Human Perception of Audio Deepfakes
Nicolas M. Müller, Karla Pizzi, Jennifer Williams
TL;DR
This paper tackles the problem of human versus AI detection of audio deepfakes by deploying a gamified online experiment where 472 participants compete against a state-of-the-art detector trained on the ASVspoof 2019 eval set, across 14,912 rounds. It demonstrates that, in realistic conditions, AI and humans exhibit similar strengths and weaknesses and no group achieves superhuman performance; however, a naive AI detector can outperform humans by exploiting data artifacts. The study also reveals modest native-language advantages and age-related declines in detection, with IT experience having little effect, highlighting the need for multilingual datasets and user-focused training to strengthen defenses against audio deepfakes. These findings inform both the development of more robust detection algorithms and practical cybersecurity training programs.
Abstract
The recent emergence of deepfakes has brought manipulated and generated content to the forefront of machine learning research. Automatic detection of deepfakes has seen many new machine learning techniques, however, human detection capabilities are far less explored. In this paper, we present results from comparing the abilities of humans and machines for detecting audio deepfakes used to imitate someone's voice. For this, we use a web-based application framework formulated as a game. Participants were asked to distinguish between real and fake audio samples. In our experiment, 472 unique users competed against a state-of-the-art AI deepfake detection algorithm for 14912 total of rounds of the game.

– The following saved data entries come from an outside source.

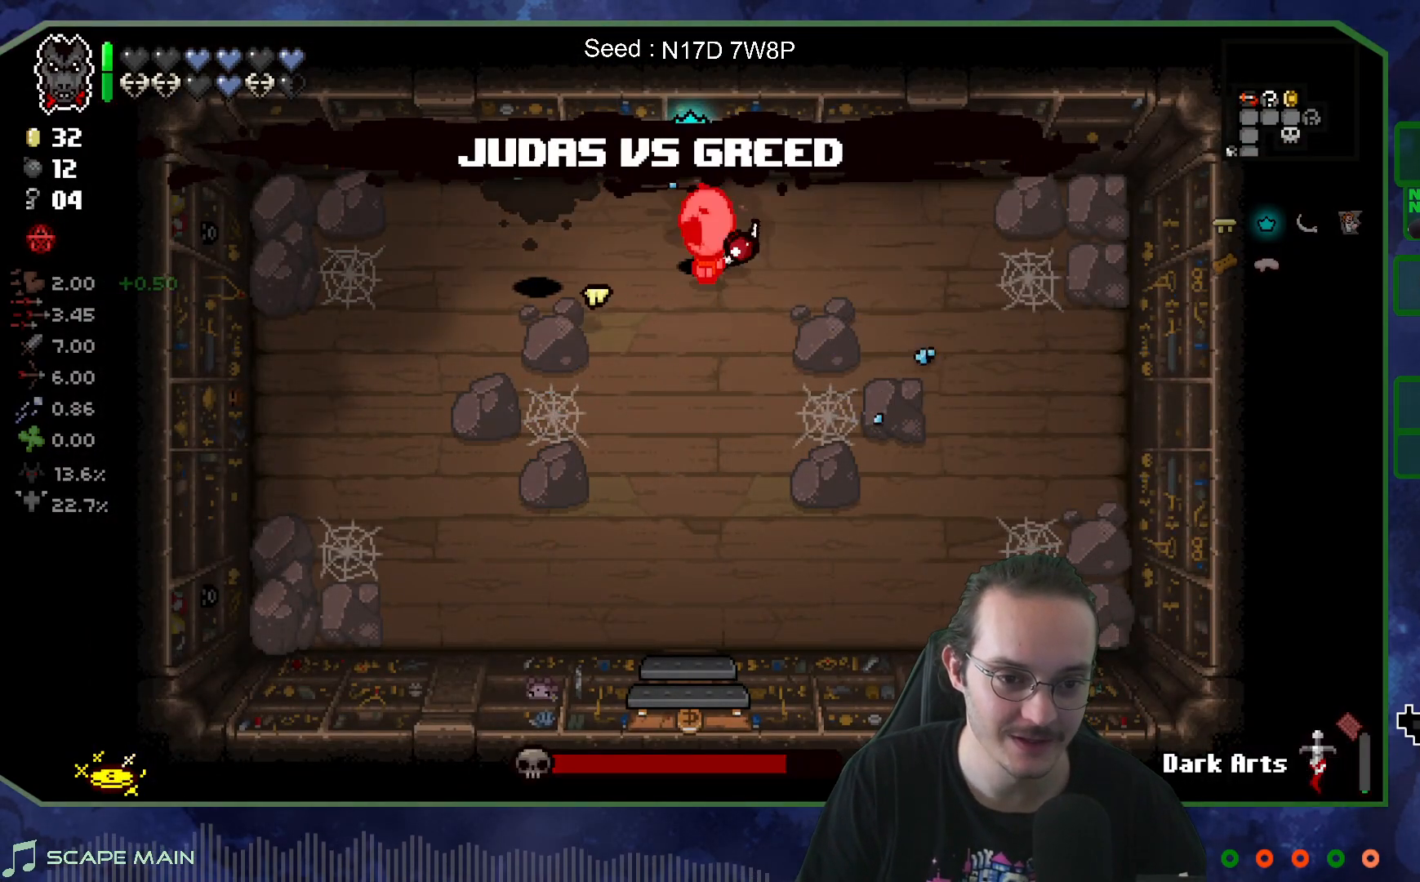
{"buttons": [], "left_stick": "center", "right_stick": "left", "events": [[133, "right_stick", "left"], [200, "left_stick", "center"], [317, "left_stick", "left"], [433, "left_stick", "center"]]}
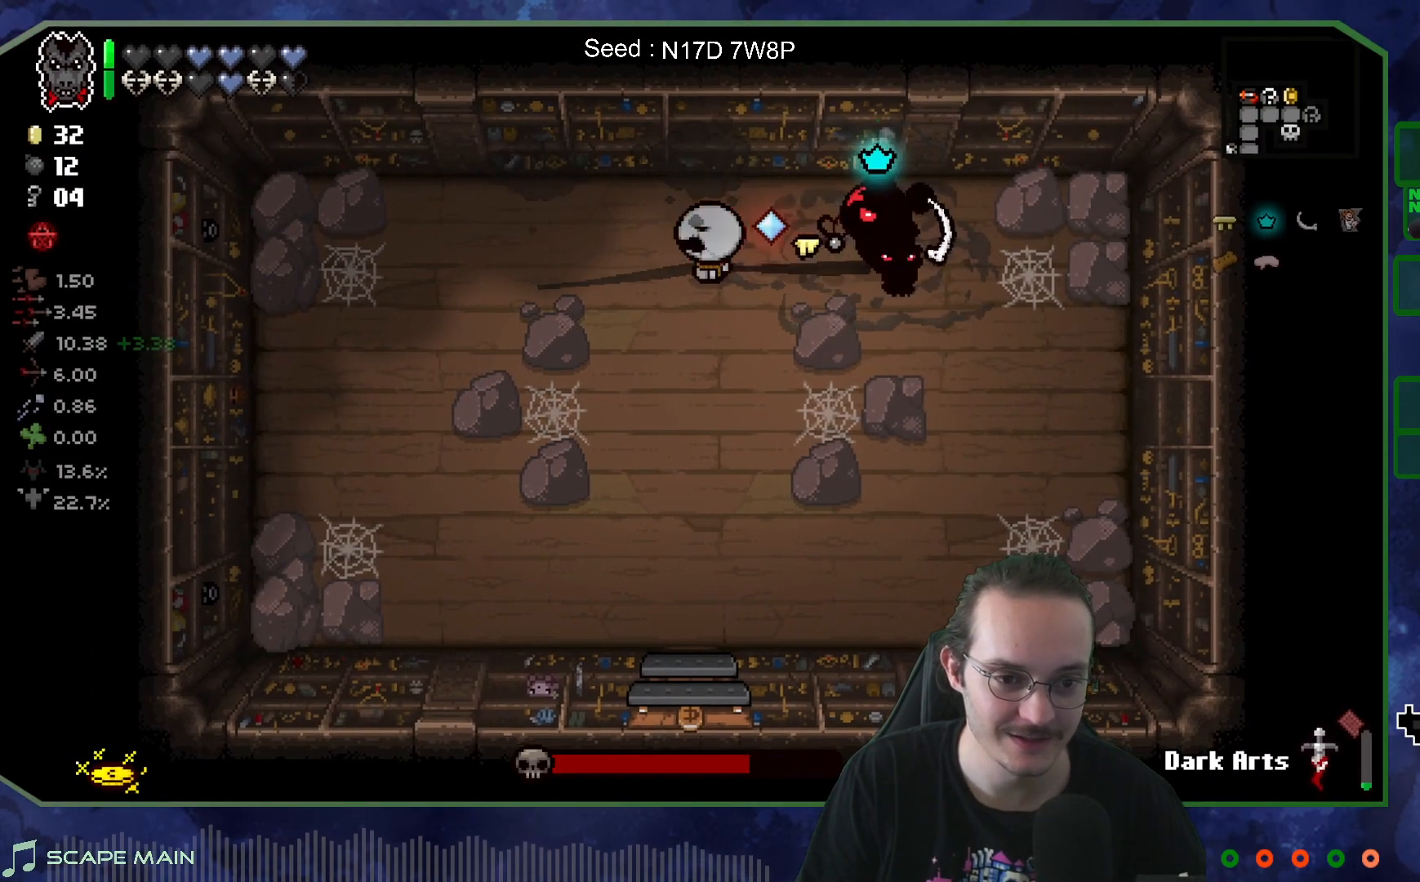
{"buttons": [], "left_stick": "right", "right_stick": "left", "events": [[150, "left_stick", "right"], [350, "left_stick", "left"], [500, "left_stick", "right"]]}
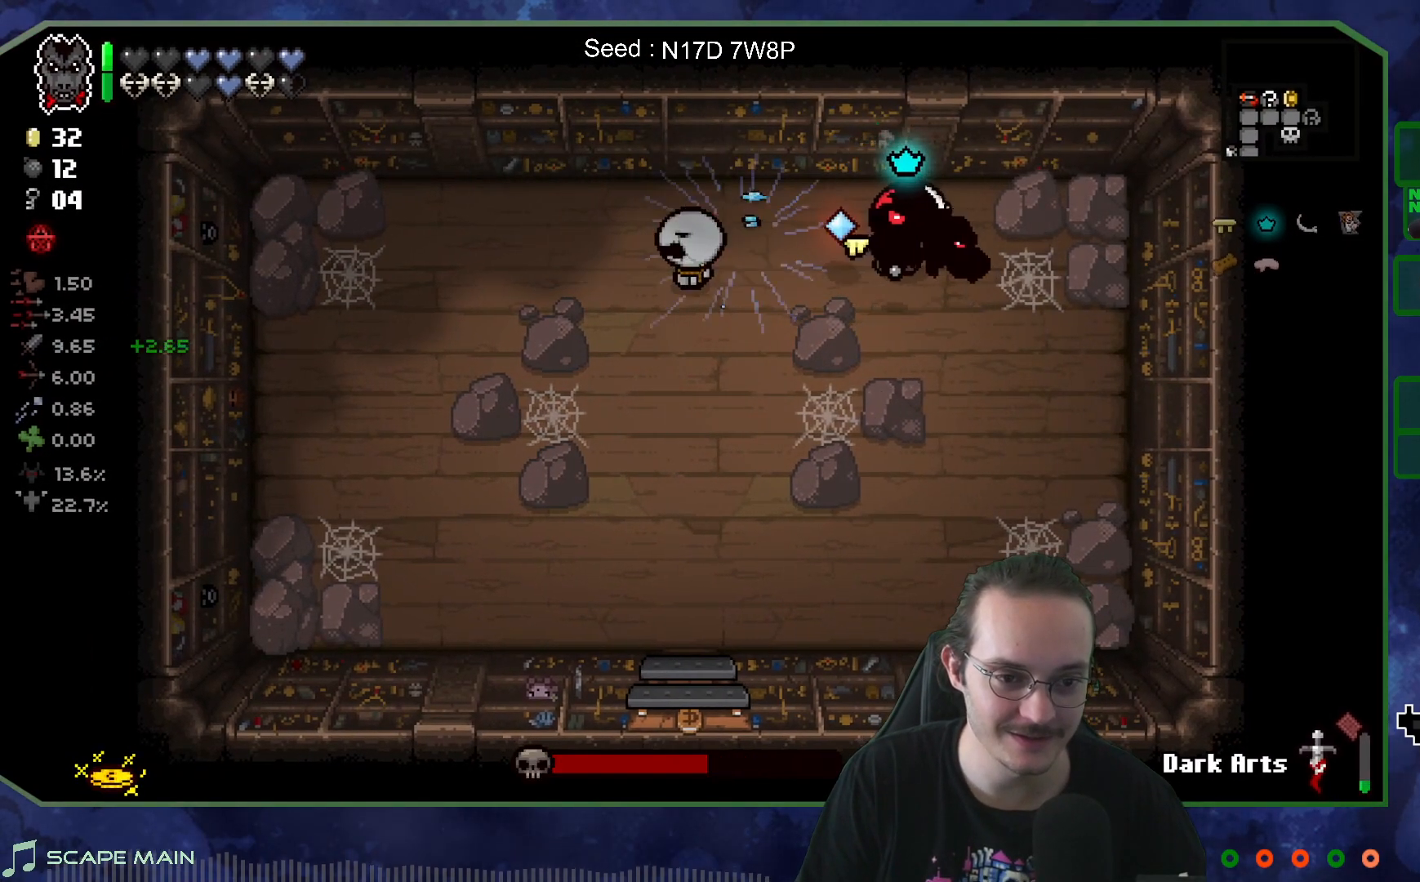
{"buttons": [], "left_stick": "center", "right_stick": "left", "events": [[183, "left_stick", "left"], [300, "left_stick", "right"], [467, "left_stick", "center"]]}
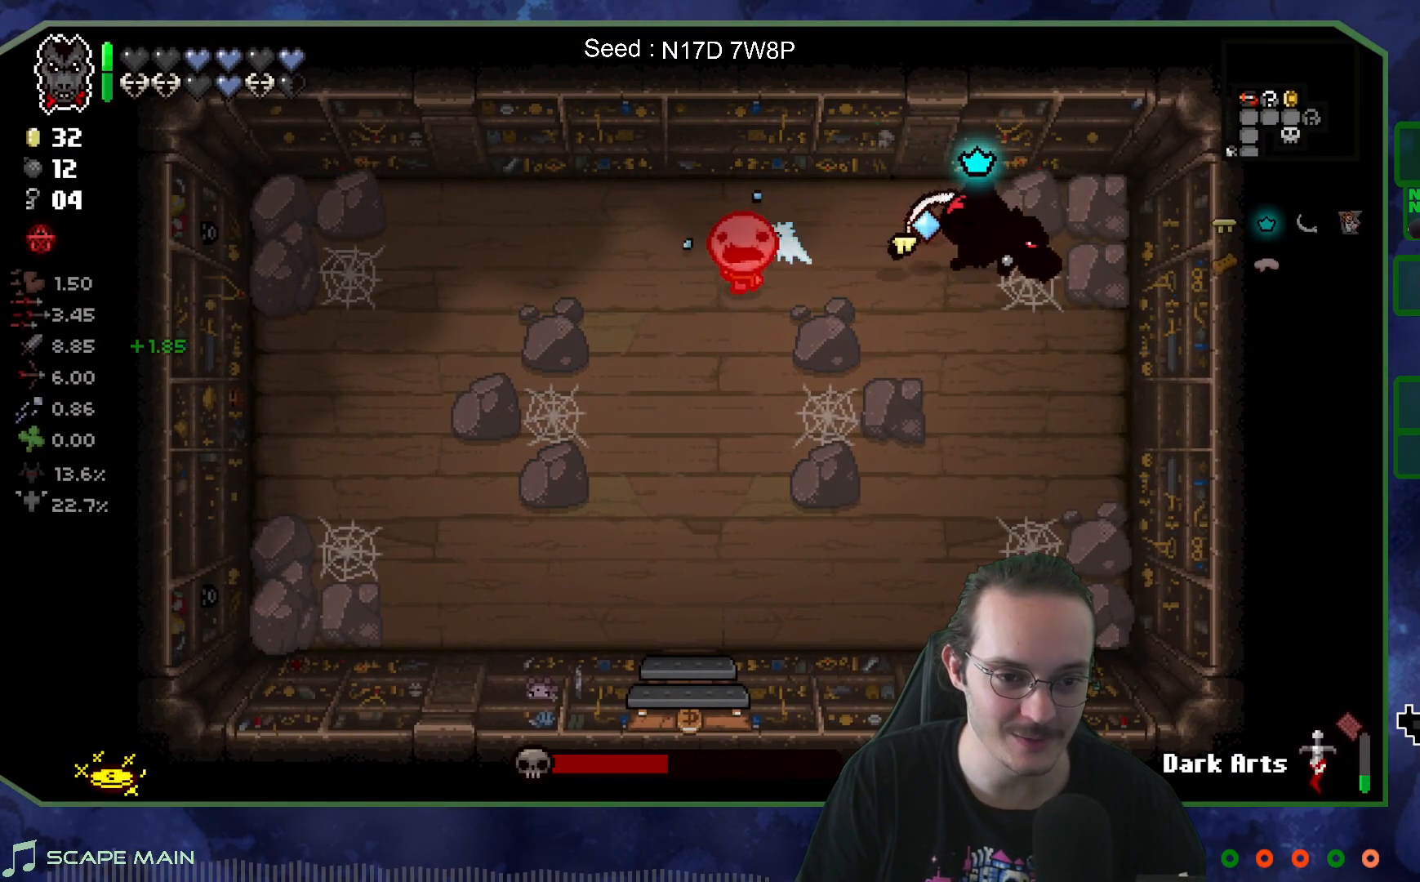
{"buttons": [], "left_stick": "down", "right_stick": "left", "events": [[67, "left_stick", "down-right"], [200, "left_stick", "center"], [383, "left_stick", "down"]]}
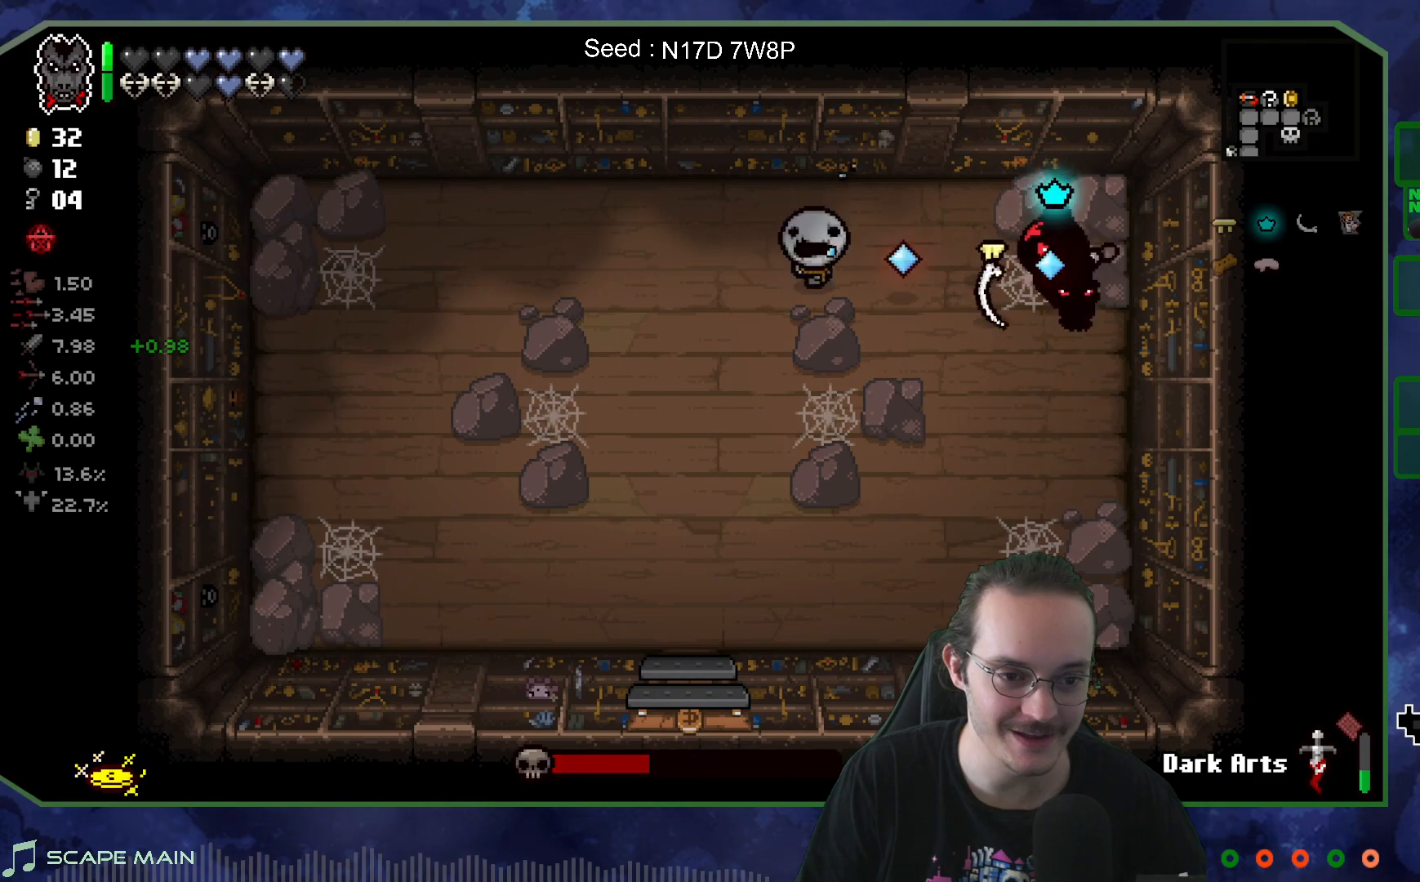
{"buttons": [], "left_stick": "up-left", "right_stick": "center", "events": [[17, "left_stick", "down-left"], [67, "right_stick", "center"], [317, "right_stick", "up"], [367, "right_stick", "up-right"], [383, "left_stick", "left"], [500, "left_stick", "up-left"], [500, "right_stick", "center"]]}
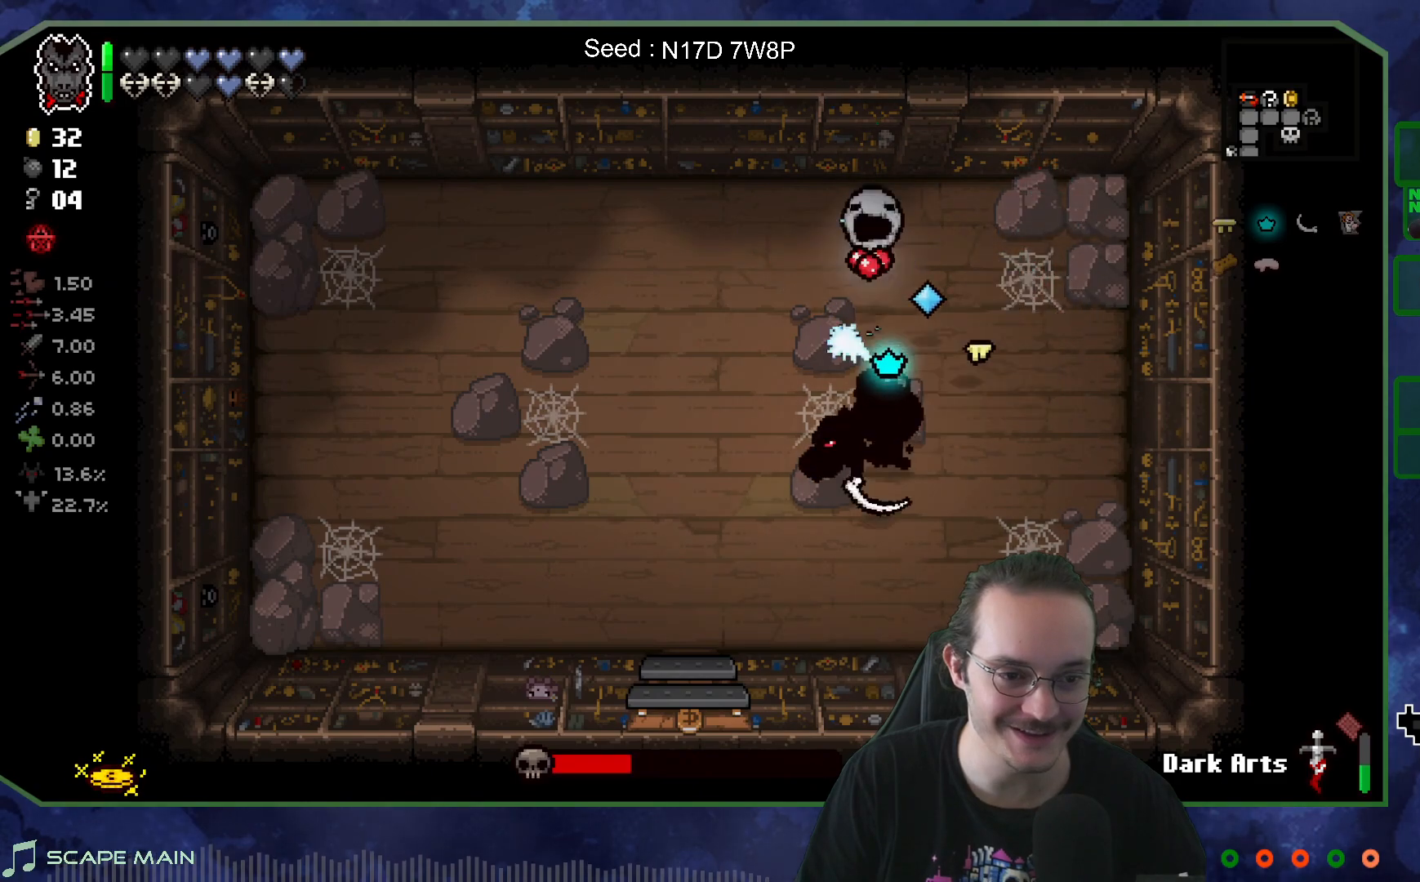
{"buttons": [], "left_stick": "up-right", "right_stick": "center", "events": [[383, "left_stick", "up-right"]]}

We find that humans and deepfake detection algorithms share similar strengths and weaknesses, both struggling to detect certain types of attacks. This is in contrast to the superhuman performance of AI in many application areas such as object detection or face recognition. Concerning human success factors, we find that IT professionals have no advantage over non-professionals but native speakers have an advantage over non-native speakers. Additionally, we find that older participants tend to be more susceptible than younger ones. These insights may be helpful when designing future cybersecurity training for humans as well as developing better detection algorithms.